Problem 3 (Average: 25.0%): The most difficult geometry problem. Only GPT-5.4 achieved full marks. Models defaulted to coordinate-bashing rather than synthetic geometric approaches.
Problem 4 (Average: 93.5%): The easiest problem, involving digit constraints. Nearly all models succeeded through carry-propagation analysis.
Problem 5 (Average: 58.3%): Required identifying Miquel points and spiral similarity arguments.
Problem 6 (Average: 49.4%): Connected Fibonacci numbers and Euler’s totient function. Required familiarity with Vieta Jumping, a technique even many human competitors find challenging.
The variation matters. GPT-5.4 excels at algebraic manipulation but shares other models’ weakness in synthetic geometry. These gaps help calibrate what “95%” actually means.
How the Evaluation Works
MathArena’s methodology addresses the persistent problem of AI judges favoring their own outputs.
The team built a semi-automated grading pipeline using three judge models: GPT-5.4, Gemini 3.1 Pro, and Opus 4.6. Each solution was reformatted to remove stylistic differences, then evaluated by all three judges. When scores agreed within two points, the minimum was taken. When they diverged, human reviewers adjudicated.
The human verification found the automated pipeline required minimal correction—final scores shifted by at most two points, and only for three solutions. But it also revealed bias: Gemini 3.1 Pro and Opus 4.6 both inflated scores for their own outputs, while GPT-5.4 was the most reliable judge with minimal self-bias.
This matters for anyone relying on AI to evaluate AI. Self-preference isn’t just a theoretical concern; it showed up in rigorous testing.
What This Means
Three implications:
Mathematical reasoning is no longer a hard capability barrier. USAMO problems are designed to separate mathematically gifted humans from everyone else. If GPT-5.4 can write valid proofs for 95% of them, the question shifts from “can AI do hard math?” to “what remains that AI can’t do?”

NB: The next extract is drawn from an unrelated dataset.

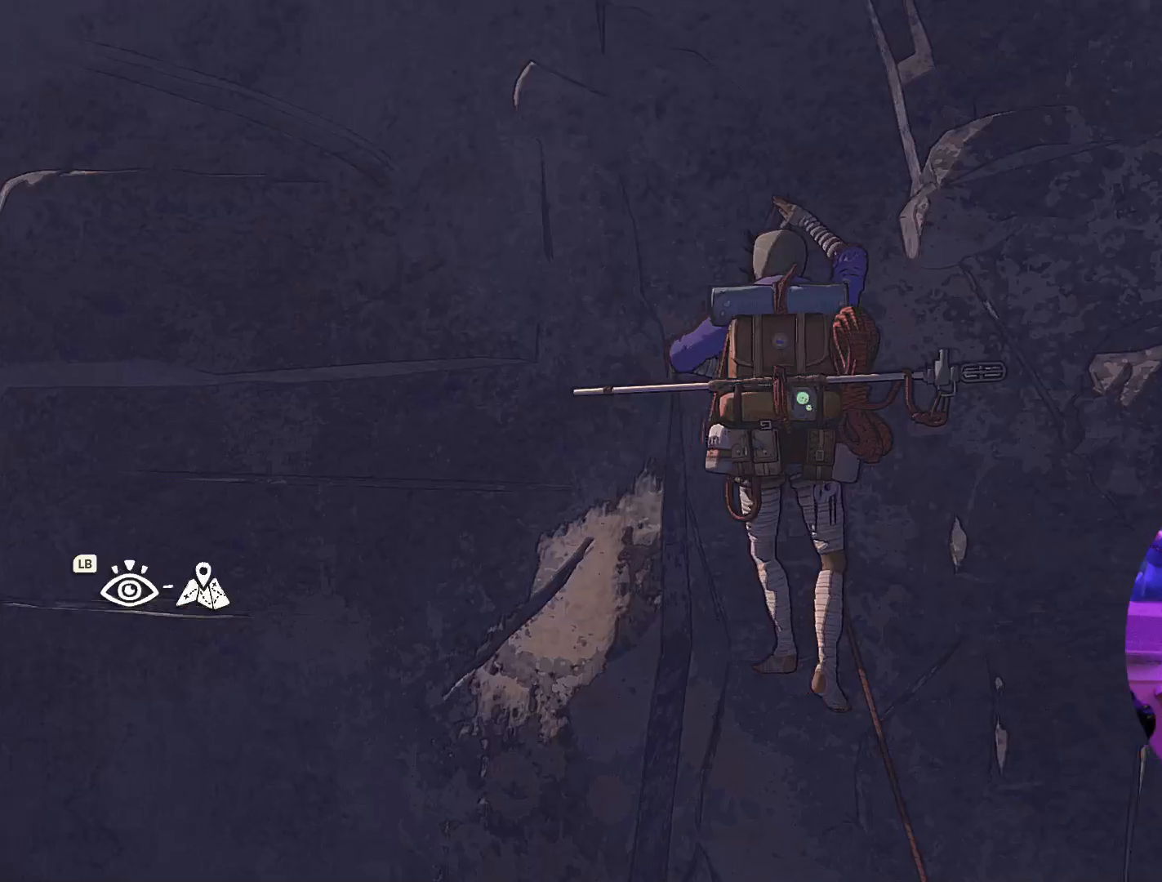
{"dt_ms": 500, "buttons": [], "left_stick": "center", "right_stick": "center", "events": [[400, "right_stick", "center"]]}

The open-source gap is real. Step-3.5-Flash, the strongest open model, scored 44.6%—less than half GPT-5.4’s performance. For researchers, educators, or anyone who can’t pay for frontier API access, the capability ceiling is significantly lower.
Benchmark saturation is arriving faster than expected. USAMO was supposed to be hard. When a benchmark gets saturated, we need harder benchmarks—but creating olympiad-level problems is expensive and slow. The evaluation infrastructure for AI capabilities is struggling to keep pace with the capabilities themselves.
The Caveats
Before declaring that AI has “solved” mathematical reasoning:
USAMO problems are known formats. Even fresh problems follow predictable structures. The training data for frontier models includes decades of competition mathematics. Whether GPT-5.4 can handle genuinely novel mathematical questions—the kind research mathematicians work on—remains unclear.
Proofs aren’t always elegant. Multiple reviewers noted that AI-generated solutions prefer coordinate-bashing and algebraic manipulation over conceptual insight. The proofs work, but they’re not necessarily how a skilled mathematician would approach the problem.
95% isn’t 100%. GPT-5.4 still made a significant error on Problem 5, arguing confidently for an invalid counterexample. In domains where mathematical correctness matters—formal verification, theorem proving for critical systems—that error rate matters.
What You Can Do
If you work in math education: The calculus on AI detection just changed again. Students now have access to models that can write valid olympiad-level proofs, not just copy homework answers.
If you build AI applications: Mathematical reasoning capabilities have improved faster than most roadmaps predicted. Tasks involving multi-step logical deduction that seemed out of reach a year ago may be worth revisiting.
If you evaluate AI capabilities: Self-preference bias in LLM judges is measurable and significant. Any evaluation pipeline using AI judges should either use the strongest model (currently GPT-5.4) or implement multi-model jury approaches with human verification.
The ceiling moved. Plan accordingly.